What is a Spark RDD (Resilient Distributed Dataset)?
An immutable, distributed collection of records that can be processed in parallel and recomputed from lineage information.
Why are RDDs rarely used directly in Databricks for most workloads now?
Higher-level APIs like DataFrames and Spark SQL provide better optimization, safety, and convenience for structured data.
What is a Spark DataFrame?
A distributed, tabular data structure with named columns and a schema, similar to a table in a relational database.
How do DataFrames relate to Spark SQL?
Spark SQL queries operate on DataFrames, and DataFrames can be registered as temporary views to be queried with SQL.
Why are DataFrames usually preferred over RDDs in Databricks?
They enable the Catalyst optimizer to plan and optimize queries, often yielding better performance with less code.
What is a transformation in Spark?
An operation that defines a new dataset from an existing one, such as select, filter, map, or join, without triggering execution.
What is an action in Spark?
An operation that triggers execution and returns a result to the driver or writes data out, such as count, collect, show, or write.
What does it mean that Spark has lazy evaluation?
Transformations build a logical plan but nothing is actually executed until an action is called, allowing global optimization.
What is a DAG (Directed Acyclic Graph) in Spark?
A graph of stages and operations that represent the logical execution plan of transformations leading up to an action.
Why does Spark use DAGs instead of a fixed MapReduce pattern?
DAGs allow more complex multi-stage workflows and better optimization across chained transformations.
What is a stage in Spark execution?
A set of tasks that can be executed without reshuffling data, separated by shuffle boundaries in the DAG.
What is a task in Spark execution?
A unit of work that processes one partition of the data for a specific stage on an executor.

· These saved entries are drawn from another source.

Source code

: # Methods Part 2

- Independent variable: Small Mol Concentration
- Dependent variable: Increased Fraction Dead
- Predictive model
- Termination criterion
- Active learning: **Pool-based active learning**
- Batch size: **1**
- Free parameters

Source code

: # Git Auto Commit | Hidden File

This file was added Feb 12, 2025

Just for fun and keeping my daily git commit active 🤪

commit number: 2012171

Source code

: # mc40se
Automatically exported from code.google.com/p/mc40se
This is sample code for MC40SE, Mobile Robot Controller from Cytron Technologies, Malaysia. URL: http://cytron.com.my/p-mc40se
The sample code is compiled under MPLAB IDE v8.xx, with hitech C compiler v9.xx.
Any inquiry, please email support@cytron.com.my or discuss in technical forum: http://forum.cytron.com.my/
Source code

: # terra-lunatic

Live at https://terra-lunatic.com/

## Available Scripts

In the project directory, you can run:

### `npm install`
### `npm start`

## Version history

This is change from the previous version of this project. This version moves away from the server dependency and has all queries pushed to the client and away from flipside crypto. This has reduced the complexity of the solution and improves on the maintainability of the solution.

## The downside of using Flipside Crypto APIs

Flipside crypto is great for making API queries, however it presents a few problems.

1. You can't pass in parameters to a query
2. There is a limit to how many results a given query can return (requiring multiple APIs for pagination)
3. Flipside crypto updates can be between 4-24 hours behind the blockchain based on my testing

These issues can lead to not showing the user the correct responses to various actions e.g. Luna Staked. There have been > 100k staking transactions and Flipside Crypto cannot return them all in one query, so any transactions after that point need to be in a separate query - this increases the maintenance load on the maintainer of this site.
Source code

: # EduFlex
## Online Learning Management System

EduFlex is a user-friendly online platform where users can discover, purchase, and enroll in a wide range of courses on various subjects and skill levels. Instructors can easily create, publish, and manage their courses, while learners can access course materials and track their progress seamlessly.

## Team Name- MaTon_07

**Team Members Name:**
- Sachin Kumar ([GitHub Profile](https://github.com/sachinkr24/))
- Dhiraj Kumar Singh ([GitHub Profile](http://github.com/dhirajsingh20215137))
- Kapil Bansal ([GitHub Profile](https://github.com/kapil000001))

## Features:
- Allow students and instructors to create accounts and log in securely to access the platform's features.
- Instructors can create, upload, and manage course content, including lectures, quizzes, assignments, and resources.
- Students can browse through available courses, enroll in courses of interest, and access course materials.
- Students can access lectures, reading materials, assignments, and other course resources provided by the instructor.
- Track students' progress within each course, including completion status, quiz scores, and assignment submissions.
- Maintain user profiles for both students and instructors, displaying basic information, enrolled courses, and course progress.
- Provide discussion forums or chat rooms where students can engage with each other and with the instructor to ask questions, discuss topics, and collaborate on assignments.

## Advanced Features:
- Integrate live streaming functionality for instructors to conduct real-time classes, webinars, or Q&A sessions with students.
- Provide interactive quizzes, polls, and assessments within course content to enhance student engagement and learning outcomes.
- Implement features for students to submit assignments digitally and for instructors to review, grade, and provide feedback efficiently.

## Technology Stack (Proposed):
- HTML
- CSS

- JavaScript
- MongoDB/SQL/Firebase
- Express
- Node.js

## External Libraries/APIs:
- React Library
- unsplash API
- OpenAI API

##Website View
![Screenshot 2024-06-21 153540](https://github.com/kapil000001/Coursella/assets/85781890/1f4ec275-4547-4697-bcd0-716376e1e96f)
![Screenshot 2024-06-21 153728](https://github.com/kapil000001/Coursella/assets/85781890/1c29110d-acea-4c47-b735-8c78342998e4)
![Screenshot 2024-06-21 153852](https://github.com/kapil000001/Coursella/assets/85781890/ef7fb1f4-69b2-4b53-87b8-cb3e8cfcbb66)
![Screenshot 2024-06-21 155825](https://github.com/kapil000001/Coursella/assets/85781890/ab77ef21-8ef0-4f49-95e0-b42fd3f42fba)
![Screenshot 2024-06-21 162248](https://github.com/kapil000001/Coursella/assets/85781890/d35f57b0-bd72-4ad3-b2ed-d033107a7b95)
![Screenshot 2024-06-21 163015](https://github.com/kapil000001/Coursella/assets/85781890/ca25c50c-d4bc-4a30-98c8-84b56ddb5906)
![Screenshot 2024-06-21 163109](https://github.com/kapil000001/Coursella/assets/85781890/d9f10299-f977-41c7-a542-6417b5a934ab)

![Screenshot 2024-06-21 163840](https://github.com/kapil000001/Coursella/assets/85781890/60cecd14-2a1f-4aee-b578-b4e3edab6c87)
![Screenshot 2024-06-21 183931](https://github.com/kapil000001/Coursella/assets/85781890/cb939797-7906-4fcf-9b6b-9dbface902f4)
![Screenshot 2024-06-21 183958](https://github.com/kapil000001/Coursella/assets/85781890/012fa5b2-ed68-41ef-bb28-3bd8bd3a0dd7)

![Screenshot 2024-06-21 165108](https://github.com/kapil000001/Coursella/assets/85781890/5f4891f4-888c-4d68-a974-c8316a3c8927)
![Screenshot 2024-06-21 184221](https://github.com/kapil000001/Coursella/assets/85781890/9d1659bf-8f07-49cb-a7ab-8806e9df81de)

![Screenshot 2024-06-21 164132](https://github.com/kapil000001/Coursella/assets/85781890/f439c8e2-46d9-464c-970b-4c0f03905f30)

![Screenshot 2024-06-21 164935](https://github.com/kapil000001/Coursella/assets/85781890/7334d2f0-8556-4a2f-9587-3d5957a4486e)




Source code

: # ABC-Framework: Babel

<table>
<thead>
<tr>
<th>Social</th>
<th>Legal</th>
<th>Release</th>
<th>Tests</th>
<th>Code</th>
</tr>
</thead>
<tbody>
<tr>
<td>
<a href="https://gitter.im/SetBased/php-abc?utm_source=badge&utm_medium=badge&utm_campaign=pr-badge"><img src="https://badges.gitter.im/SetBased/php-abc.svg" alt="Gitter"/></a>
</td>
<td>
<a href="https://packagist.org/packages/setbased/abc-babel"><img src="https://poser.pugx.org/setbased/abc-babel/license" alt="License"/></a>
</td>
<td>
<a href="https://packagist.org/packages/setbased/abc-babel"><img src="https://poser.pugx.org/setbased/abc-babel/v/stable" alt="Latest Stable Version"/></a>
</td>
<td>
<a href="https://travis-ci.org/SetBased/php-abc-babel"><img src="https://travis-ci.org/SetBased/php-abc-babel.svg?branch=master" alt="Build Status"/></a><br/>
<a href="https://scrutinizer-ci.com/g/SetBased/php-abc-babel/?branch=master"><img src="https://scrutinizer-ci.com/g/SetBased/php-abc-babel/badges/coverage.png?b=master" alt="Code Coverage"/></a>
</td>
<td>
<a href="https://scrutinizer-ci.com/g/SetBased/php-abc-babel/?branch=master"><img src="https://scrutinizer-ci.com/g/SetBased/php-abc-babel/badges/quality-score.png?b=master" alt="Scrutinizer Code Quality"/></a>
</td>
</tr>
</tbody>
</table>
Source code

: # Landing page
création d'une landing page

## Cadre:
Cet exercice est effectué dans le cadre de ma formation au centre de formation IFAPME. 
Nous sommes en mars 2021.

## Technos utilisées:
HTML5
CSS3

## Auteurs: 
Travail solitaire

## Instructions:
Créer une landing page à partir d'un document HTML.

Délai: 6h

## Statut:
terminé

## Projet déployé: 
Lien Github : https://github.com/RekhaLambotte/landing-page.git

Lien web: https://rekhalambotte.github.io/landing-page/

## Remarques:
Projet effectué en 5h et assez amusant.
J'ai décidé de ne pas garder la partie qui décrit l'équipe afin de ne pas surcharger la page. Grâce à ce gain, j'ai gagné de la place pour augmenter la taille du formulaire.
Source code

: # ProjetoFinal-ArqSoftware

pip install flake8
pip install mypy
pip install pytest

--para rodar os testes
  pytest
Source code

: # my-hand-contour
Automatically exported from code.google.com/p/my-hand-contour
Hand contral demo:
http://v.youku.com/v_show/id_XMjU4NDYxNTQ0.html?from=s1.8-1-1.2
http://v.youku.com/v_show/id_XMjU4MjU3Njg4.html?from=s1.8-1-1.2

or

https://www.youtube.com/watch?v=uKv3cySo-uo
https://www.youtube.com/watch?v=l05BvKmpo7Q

What is a partition in Spark?
A chunk of the dataset that is processed as a unit by a single task on one executor, supporting data parallelism.
Why is the number and size of partitions important?
Too few partitions underutilize the cluster; too many create overhead in scheduling and task management.
What is a shuffle in Spark?
A data movement operation where records are redistributed across partitions, typically for joins, groupBy, or aggregations by key.
Why are shuffles expensive operations?
They involve network transfer, disk I/O for intermediate data, and additional coordination, often dominating job runtime.
How can you reduce shuffles in Spark jobs?
By avoiding unnecessary groupBy/join operations, pre-partitioning data appropriately, and reusing partitioning where possible.
What is a wide transformation?
A transformation that requires data from many partitions, such as groupByKey, and usually triggers a shuffle.